Ainsi, ce sont des acteurs sur le territoire qui peuvent récupérer ces ressources.

L’idée, c’est vraiment que tous ces déchets se transforment en ressources pour d’autres et aient une seconde vie, soient collectés par ces acteurs de proximité, soient traités, soient valorisés et réinsérés dans le circuit de la consommation économique. Par exemple, une association va récupérer des vêtements, va les retaper et les remettre à la vente dans une boutique solidaire. Autre exemple, une association peut dire qu’elle récupère vos vêtements, des denrées alimentaires et qu’elle les redistribue à des personnes dans le besoin. Au lieu d’aller jeter dans le « tout-poubelle », l’application offre des alternatives à ce « tout-poubelle » pour que nos déchets deviennent vraiment des ressources pour d’autres.

Aussi, l’idée de cette application, c’est de booster l’économie circulaire en agissant sur l’ensemble de la chaîne de valeur avec les acteurs tout en plaçant l’homme au cœur du dispositif de réduction des déchets. C’est à partir de lui, le consommateur, celui qui crée le déchet, que le premier geste va se faire. Même si on parle beaucoup d’éco-conception avec les industriels qui vont mettre moins d’emballage ou peut-être des emballages plus écologiques.

Le plus important aujourd’hui, c’est une fois que j’ai un déchet, qu’est-ce que je fais ? Est-ce que je le mets à la poubelle, ou est-ce qu’il n’y aurait pas une autre solution en le mettant dans une borne, en le donnant à une association, à une entreprise qui peut l’utiliser comme une matière première, ou comme une ressource afin de le traiter, le valoriser et le réinsérer dans le circuit de la consommation. 

Comment fonctionne l’application Ully ? Expliquez-nous l’objectif des quatre pictogrammes (trier, planifier composter et signaler) ?

Trier consiste à sensibiliser et conseiller sur les différents types de déchets qui peuvent avoir une seconde vie. Une fois tous les conseils obtenus pour les déchets ménagers, il reste à savoir où il est possible de les déposer. L’application propose donc des itinéraires avec la localisation des points d’apport volontaire par rapport à notre sélection. Ainsi, nous pouvons savoir quel acteur à proximité peut les collecter. Par exemple, vous avez des vêtements chez vous, vous en avez pleins dans votre armoire, vous ne savez pas trop quoi en faire et cela prend de la place. Un jour, vous avez envie de vous en débarrasser et peut-être la première chose à laquelle vous allez penser, c’est de les mettre à la poubelle, ce qui est le plus simple pour vous. Ou encore si vous avez su que peut-être à deux cent mètres ou trois cent mètres, il y a une association qui peut les récupérer, vous irez à pied pour remettre ces vêtements qui constituent une ressource, une richesse supplémentaire pour cette association qui pourra peut-être les distribuer à des personnes dans le besoin ou les revendre ou faire quelque chose avec, des torchons, des chiffons, etc. L’objectif, c’est vraiment de donner l’information et de montrer que c’est un territoire avec des acteurs qui ont besoin de ces ressources et qui peuvent créer quelque chose avec ces ressources.

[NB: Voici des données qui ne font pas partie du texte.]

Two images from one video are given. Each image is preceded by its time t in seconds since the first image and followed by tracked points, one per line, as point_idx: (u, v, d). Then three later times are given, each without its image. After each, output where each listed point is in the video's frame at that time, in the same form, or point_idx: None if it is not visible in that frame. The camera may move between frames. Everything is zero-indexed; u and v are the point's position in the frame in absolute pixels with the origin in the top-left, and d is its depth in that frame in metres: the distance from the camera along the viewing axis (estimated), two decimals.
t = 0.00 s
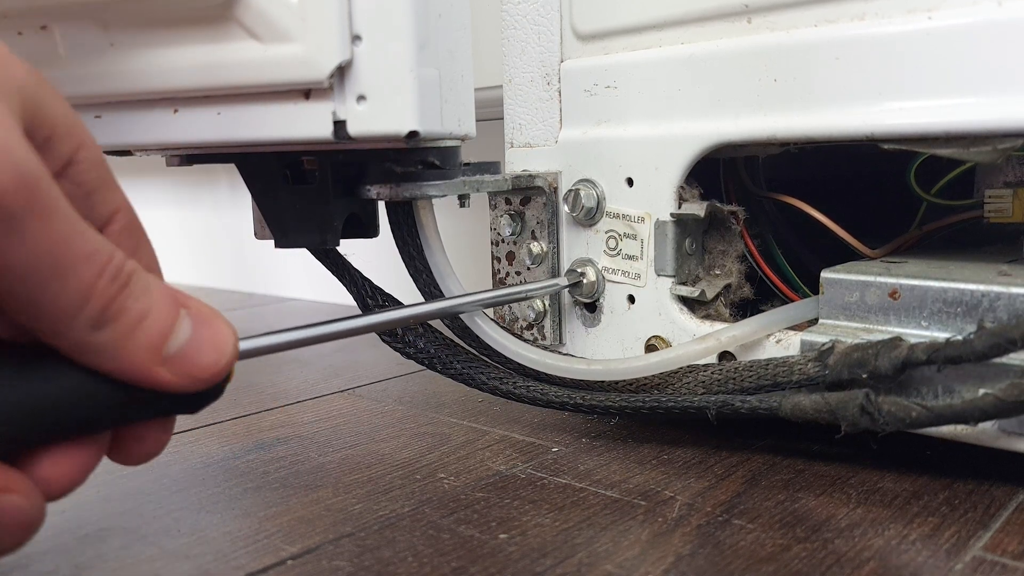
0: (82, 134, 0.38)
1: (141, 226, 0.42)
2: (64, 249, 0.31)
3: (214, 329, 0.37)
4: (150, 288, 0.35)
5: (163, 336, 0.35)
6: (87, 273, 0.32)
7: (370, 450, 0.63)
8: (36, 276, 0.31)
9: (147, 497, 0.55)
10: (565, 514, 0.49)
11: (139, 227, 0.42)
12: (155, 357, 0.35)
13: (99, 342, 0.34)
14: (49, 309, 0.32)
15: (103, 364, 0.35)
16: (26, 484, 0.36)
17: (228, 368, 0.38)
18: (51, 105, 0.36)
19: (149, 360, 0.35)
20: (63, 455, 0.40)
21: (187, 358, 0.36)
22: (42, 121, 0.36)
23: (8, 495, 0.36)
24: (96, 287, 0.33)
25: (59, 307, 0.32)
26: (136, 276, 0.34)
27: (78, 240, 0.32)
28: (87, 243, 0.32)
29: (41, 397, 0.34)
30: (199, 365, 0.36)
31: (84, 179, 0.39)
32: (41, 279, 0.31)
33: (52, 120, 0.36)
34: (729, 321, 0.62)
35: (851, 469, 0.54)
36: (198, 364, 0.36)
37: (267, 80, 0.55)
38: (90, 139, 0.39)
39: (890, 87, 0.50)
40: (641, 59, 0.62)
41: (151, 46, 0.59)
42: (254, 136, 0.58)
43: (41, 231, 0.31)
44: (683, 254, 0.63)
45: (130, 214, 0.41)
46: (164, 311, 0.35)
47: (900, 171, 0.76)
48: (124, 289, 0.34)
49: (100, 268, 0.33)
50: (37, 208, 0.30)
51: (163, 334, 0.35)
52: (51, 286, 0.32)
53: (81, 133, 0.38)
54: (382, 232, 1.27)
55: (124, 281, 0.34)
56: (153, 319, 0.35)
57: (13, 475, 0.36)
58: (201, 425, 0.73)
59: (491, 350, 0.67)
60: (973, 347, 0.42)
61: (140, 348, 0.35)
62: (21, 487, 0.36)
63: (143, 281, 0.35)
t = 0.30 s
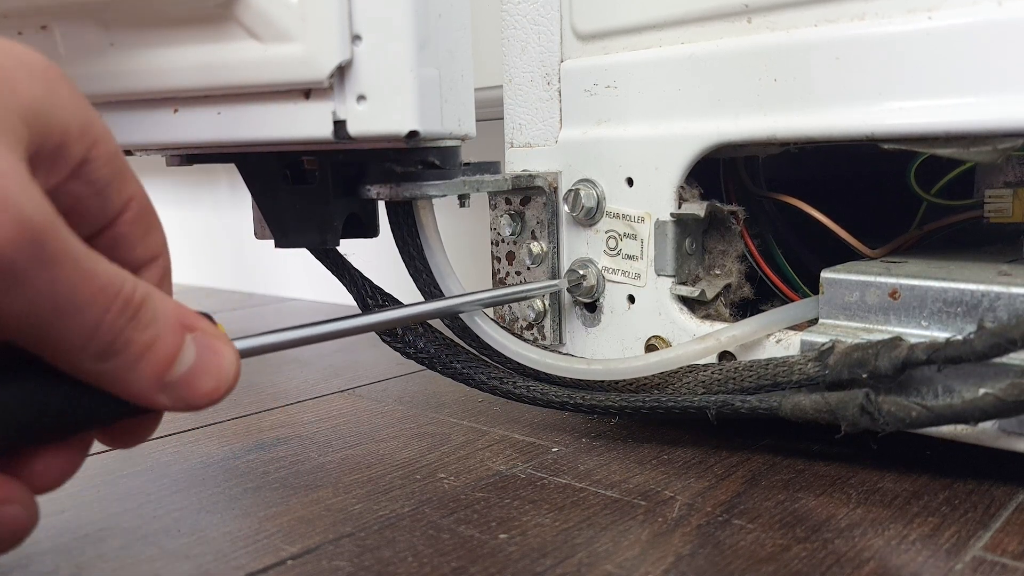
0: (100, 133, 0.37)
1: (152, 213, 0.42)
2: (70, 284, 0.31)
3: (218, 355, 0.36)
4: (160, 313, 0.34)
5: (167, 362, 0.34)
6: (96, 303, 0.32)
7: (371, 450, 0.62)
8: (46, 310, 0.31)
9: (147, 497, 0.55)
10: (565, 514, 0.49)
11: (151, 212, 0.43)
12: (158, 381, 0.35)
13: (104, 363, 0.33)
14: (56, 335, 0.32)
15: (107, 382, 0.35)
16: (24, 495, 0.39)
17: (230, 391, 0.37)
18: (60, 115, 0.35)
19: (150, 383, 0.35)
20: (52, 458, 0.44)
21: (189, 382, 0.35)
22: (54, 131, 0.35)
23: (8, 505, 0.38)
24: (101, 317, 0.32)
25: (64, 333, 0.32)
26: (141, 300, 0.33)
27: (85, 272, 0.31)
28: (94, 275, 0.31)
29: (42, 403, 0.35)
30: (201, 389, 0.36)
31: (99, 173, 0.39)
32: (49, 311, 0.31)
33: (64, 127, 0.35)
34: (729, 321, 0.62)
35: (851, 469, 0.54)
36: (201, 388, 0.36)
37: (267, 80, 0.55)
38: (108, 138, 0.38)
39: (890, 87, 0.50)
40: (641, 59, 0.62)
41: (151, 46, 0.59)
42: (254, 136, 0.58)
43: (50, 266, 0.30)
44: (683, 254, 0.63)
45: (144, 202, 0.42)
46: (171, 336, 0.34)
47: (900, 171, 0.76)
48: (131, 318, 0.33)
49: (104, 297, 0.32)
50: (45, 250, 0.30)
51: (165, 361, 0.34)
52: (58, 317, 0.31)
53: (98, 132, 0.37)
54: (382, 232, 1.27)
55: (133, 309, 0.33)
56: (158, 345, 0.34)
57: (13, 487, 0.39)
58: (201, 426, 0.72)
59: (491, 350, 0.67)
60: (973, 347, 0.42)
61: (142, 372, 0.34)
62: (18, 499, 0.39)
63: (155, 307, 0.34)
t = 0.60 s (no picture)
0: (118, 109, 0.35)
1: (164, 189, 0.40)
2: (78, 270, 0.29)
3: (217, 342, 0.35)
4: (163, 297, 0.33)
5: (166, 347, 0.33)
6: (101, 289, 0.30)
7: (371, 450, 0.62)
8: (53, 297, 0.30)
9: (147, 497, 0.55)
10: (565, 514, 0.49)
11: (162, 187, 0.40)
12: (155, 366, 0.34)
13: (104, 347, 0.32)
14: (59, 319, 0.31)
15: (105, 366, 0.34)
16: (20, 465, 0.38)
17: (227, 377, 0.36)
18: (78, 94, 0.32)
19: (148, 367, 0.34)
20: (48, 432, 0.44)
21: (188, 367, 0.34)
22: (70, 110, 0.32)
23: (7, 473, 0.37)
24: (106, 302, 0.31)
25: (68, 319, 0.31)
26: (146, 284, 0.32)
27: (93, 257, 0.30)
28: (101, 260, 0.30)
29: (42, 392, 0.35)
30: (199, 374, 0.35)
31: (113, 152, 0.36)
32: (55, 298, 0.30)
33: (82, 104, 0.33)
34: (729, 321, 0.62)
35: (851, 469, 0.54)
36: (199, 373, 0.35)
37: (267, 80, 0.55)
38: (126, 115, 0.35)
39: (890, 87, 0.50)
40: (641, 59, 0.62)
41: (151, 46, 0.59)
42: (254, 136, 0.58)
43: (59, 254, 0.29)
44: (683, 254, 0.63)
45: (157, 178, 0.39)
46: (173, 319, 0.33)
47: (900, 171, 0.76)
48: (134, 302, 0.32)
49: (112, 282, 0.31)
50: (54, 238, 0.28)
51: (164, 346, 0.33)
52: (64, 304, 0.30)
53: (116, 107, 0.35)
54: (382, 232, 1.27)
55: (136, 293, 0.32)
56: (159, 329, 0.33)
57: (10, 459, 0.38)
58: (201, 425, 0.73)
59: (491, 350, 0.67)
60: (972, 347, 0.42)
61: (140, 357, 0.33)
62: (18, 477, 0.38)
63: (157, 290, 0.33)
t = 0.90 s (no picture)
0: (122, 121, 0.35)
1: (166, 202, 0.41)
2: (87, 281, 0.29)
3: (221, 354, 0.35)
4: (169, 309, 0.33)
5: (172, 359, 0.33)
6: (108, 300, 0.30)
7: (371, 450, 0.62)
8: (62, 310, 0.29)
9: (147, 497, 0.55)
10: (565, 514, 0.49)
11: (165, 202, 0.41)
12: (161, 379, 0.33)
13: (110, 362, 0.32)
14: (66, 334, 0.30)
15: (110, 380, 0.33)
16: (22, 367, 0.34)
17: (231, 389, 0.36)
18: (84, 105, 0.32)
19: (154, 380, 0.33)
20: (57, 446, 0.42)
21: (193, 379, 0.34)
22: (75, 121, 0.32)
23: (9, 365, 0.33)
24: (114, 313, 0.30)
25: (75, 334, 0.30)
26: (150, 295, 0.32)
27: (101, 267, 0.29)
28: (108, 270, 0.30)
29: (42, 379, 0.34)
30: (204, 387, 0.34)
31: (116, 162, 0.36)
32: (64, 312, 0.29)
33: (85, 117, 0.33)
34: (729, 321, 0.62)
35: (851, 469, 0.54)
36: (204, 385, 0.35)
37: (267, 80, 0.55)
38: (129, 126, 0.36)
39: (890, 86, 0.50)
40: (641, 59, 0.62)
41: (151, 47, 0.59)
42: (255, 136, 0.58)
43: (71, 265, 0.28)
44: (683, 253, 0.63)
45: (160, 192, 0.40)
46: (178, 331, 0.33)
47: (900, 171, 0.76)
48: (140, 315, 0.31)
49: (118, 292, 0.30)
50: (66, 248, 0.28)
51: (170, 358, 0.33)
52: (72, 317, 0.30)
53: (117, 115, 0.35)
54: (382, 232, 1.27)
55: (143, 306, 0.31)
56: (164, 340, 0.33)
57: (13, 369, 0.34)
58: (201, 425, 0.73)
59: (491, 350, 0.67)
60: (972, 347, 0.42)
61: (146, 370, 0.33)
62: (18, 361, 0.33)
63: (163, 302, 0.32)
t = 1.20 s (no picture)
0: (125, 89, 0.33)
1: (175, 170, 0.38)
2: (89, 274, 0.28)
3: (224, 350, 0.35)
4: (177, 306, 0.32)
5: (177, 353, 0.33)
6: (111, 293, 0.29)
7: (371, 450, 0.62)
8: (64, 303, 0.29)
9: (147, 497, 0.55)
10: (565, 514, 0.49)
11: (172, 170, 0.38)
12: (166, 372, 0.33)
13: (115, 354, 0.32)
14: (67, 326, 0.30)
15: (112, 372, 0.33)
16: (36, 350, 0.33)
17: (232, 381, 0.36)
18: (83, 81, 0.31)
19: (159, 373, 0.33)
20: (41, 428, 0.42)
21: (198, 371, 0.34)
22: (77, 101, 0.31)
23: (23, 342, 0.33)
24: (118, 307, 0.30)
25: (76, 325, 0.30)
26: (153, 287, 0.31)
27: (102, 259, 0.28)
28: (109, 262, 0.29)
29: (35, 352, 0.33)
30: (207, 379, 0.34)
31: (119, 135, 0.34)
32: (68, 305, 0.29)
33: (87, 94, 0.31)
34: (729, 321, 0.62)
35: (851, 469, 0.54)
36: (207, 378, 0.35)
37: (267, 80, 0.55)
38: (133, 95, 0.33)
39: (890, 86, 0.50)
40: (641, 59, 0.62)
41: (151, 47, 0.59)
42: (255, 136, 0.58)
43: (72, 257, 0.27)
44: (683, 253, 0.63)
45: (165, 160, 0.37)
46: (184, 325, 0.33)
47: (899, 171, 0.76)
48: (147, 310, 0.31)
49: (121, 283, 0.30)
50: (67, 241, 0.27)
51: (175, 354, 0.33)
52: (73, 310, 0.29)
53: (120, 87, 0.33)
54: (382, 232, 1.27)
55: (149, 299, 0.31)
56: (169, 334, 0.32)
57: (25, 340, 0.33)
58: (201, 425, 0.72)
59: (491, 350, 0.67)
60: (972, 347, 0.42)
61: (150, 364, 0.33)
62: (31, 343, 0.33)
63: (172, 298, 0.32)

Planifier permet à l’utilisateur de s’organiser, d’avoir son calendrier pour la collecte de ses ordures ménagères, de ses encombrants, de ses déchets verts, et ceux de la collecte collective. L’utilisateur peut configurer lui-même son calendrier. Mais il y a aussi des fonctionnalités pour les communautés d’agglomération pour éviter que l’utilisateur ait à configurer quoi que ce soit. En fait, elles peuvent aussi mettre des informations pour ces zones de ramassage. Donc avec la position GPS, on aura automatiquement l’information.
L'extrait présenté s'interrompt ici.